━━━ Data to examine ━━━

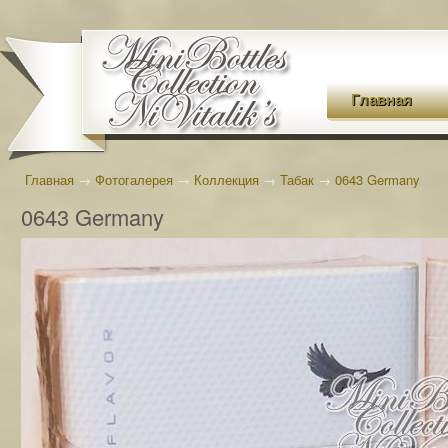
Главная
Главная
→
Фотогалерея
→
Коллекция
→
Табак
→
0643 Germany
0643 Germany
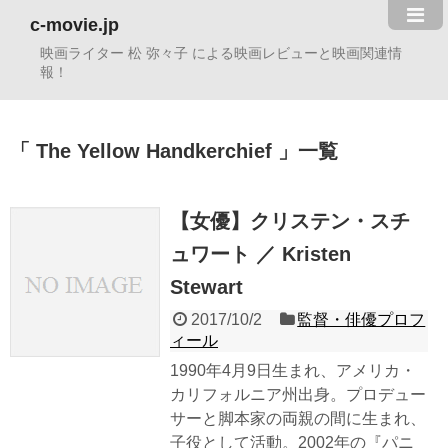
c-movie.jp
映画ライター 松 弥々子 による映画レビューと映画関連情
報！
The Yellow Handkerchief
一覧
【女優】クリステン・スチ
ュワート ／ Kristen
Stewart
2017/10/2
監督・俳優プロフ
ィール
1990年4月9日生まれ、アメリカ・
カリフォルニア州出身。プロデュー
サーと脚本家の両親の間に生まれ、
子役として活動。2002年の『パニ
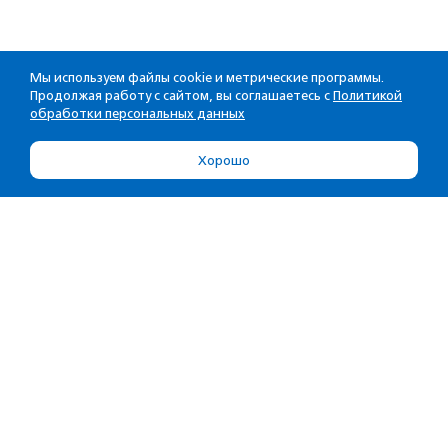
Мы используем файлы cookie и метрические программы.
Продолжая работу с сайтом, вы соглашаетесь с
Политикой
обработки персональных данных
Хорошо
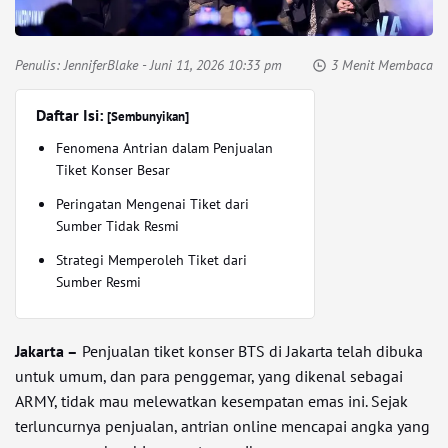
Penulis:
JenniferBlake
- Juni 11, 2026 10:33 pm
3 Menit Membaca
Daftar Isi:
[Sembunyikan]
Fenomena Antrian dalam Penjualan
Tiket Konser Besar
Peringatan Mengenai Tiket dari
Sumber Tidak Resmi
Strategi Memperoleh Tiket dari
Sumber Resmi
Jakarta –
Penjualan tiket konser BTS di Jakarta telah dibuka
untuk umum, dan para penggemar, yang dikenal sebagai
ARMY, tidak mau melewatkan kesempatan emas ini. Sejak
terluncurnya penjualan, antrian online mencapai angka yang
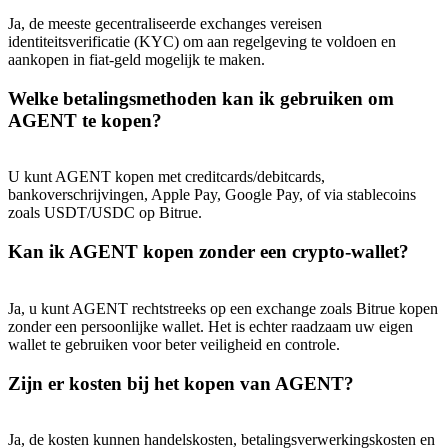
Ja, de meeste gecentraliseerde exchanges vereisen
identiteitsverificatie (KYC) om aan regelgeving te voldoen en
aankopen in fiat-geld mogelijk te maken.
Welke betalingsmethoden kan ik gebruiken om
AGENT te kopen?
U kunt AGENT kopen met creditcards/debitcards,
bankoverschrijvingen, Apple Pay, Google Pay, of via stablecoins
zoals USDT/USDC op Bitrue.
Kan ik AGENT kopen zonder een crypto-wallet?
Ja, u kunt AGENT rechtstreeks op een exchange zoals Bitrue kopen
zonder een persoonlijke wallet. Het is echter raadzaam uw eigen
wallet te gebruiken voor beter veiligheid en controle.
Zijn er kosten bij het kopen van AGENT?
Ja, de kosten kunnen handelskosten, betalingsverwerkingskosten en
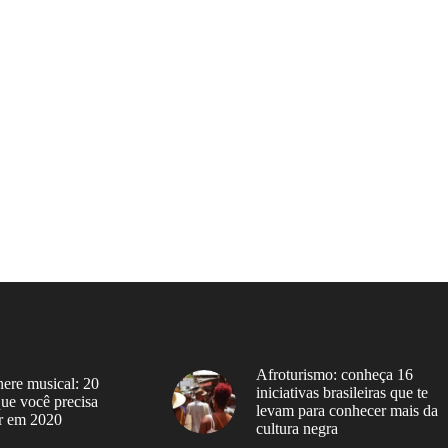
Afroturismo: conheça 16
ere musical: 20
iniciativas brasileiras que te
 que você precisa
levam para conhecer mais da
r em 2020
cultura negra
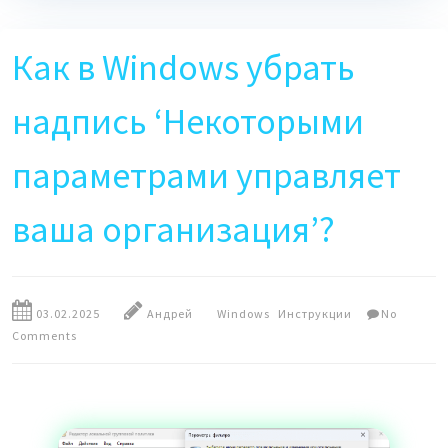
Как в Windows убрать
надпись ‘Некоторыми
параметрами управляет
ваша организация’?
03.02.2025
Андрей
Windows
Инструкции
No
Comments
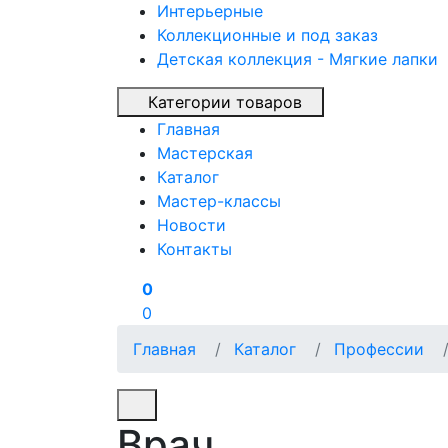
Интерьерные
Коллекционные и под заказ
Детская коллекция - Мягкие лапки
Категории товаров
Главная
Мастерская
Каталог
Мастер-классы
Новости
Контакты
0
0
Главная
Каталог
Профессии
Врач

━━━

Directions. Copy out every line above word for word, leaving the pictures out.

Task result.
Главная
Главная
→
Фотогалерея
→
Коллекция
→
Табак
→
0643 Germany
0643 Germany
c-movie.jp
映画ライター 松 弥々子 による映画レビューと映画関連情
報！
The Yellow Handkerchief
一覧
【女優】クリステン・スチ
ュワート ／ Kristen
Stewart
2017/10/2
監督・俳優プロフ
ィール
1990年4月9日生まれ、アメリカ・
カリフォルニア州出身。プロデュー
サーと脚本家の両親の間に生まれ、
子役として活動。2002年の『パニ
Мы используем файлы cookie и метрические программы.
Продолжая работу с сайтом, вы соглашаетесь с
Политикой
обработки персональных данных
Хорошо
Penulis:
JenniferBlake
- Juni 11, 2026 10:33 pm
3 Menit Membaca
Daftar Isi:
[Sembunyikan]
Fenomena Antrian dalam Penjualan
Tiket Konser Besar
Peringatan Mengenai Tiket dari
Sumber Tidak Resmi
Strategi Memperoleh Tiket dari
Sumber Resmi
Jakarta –
Penjualan tiket konser BTS di Jakarta telah dibuka
untuk umum, dan para penggemar, yang dikenal sebagai
ARMY, tidak mau melewatkan kesempatan emas ini. Sejak
terluncurnya penjualan, antrian online mencapai angka yang
Ja, de meeste gecentraliseerde exchanges vereisen
identiteitsverificatie (KYC) om aan regelgeving te voldoen en
aankopen in fiat-geld mogelijk te maken.
Welke betalingsmethoden kan ik gebruiken om
AGENT te kopen?
U kunt AGENT kopen met creditcards/debitcards,
bankoverschrijvingen, Apple Pay, Google Pay, of via stablecoins
zoals USDT/USDC op Bitrue.
Kan ik AGENT kopen zonder een crypto-wallet?
Ja, u kunt AGENT rechtstreeks op een exchange zoals Bitrue kopen
zonder een persoonlijke wallet. Het is echter raadzaam uw eigen
wallet te gebruiken voor beter veiligheid en controle.
Zijn er kosten bij het kopen van AGENT?
Ja, de kosten kunnen handelskosten, betalingsverwerkingskosten en
Afroturismo: conheça 16
ere musical: 20
iniciativas brasileiras que te
 que você precisa
levam para conhecer mais da
r em 2020
cultura negra
Как в Windows убрать
надпись ‘Некоторыми
параметрами управляет
ваша организация’?
03.02.2025
Андрей
Windows
Инструкции
No
Comments
Интерьерные
Коллекционные и под заказ
Детская коллекция - Мягкие лапки
Категории товаров
Главная
Мастерская
Каталог
Мастер-классы
Новости
Контакты
0
0
Главная
Каталог
Профессии
Врач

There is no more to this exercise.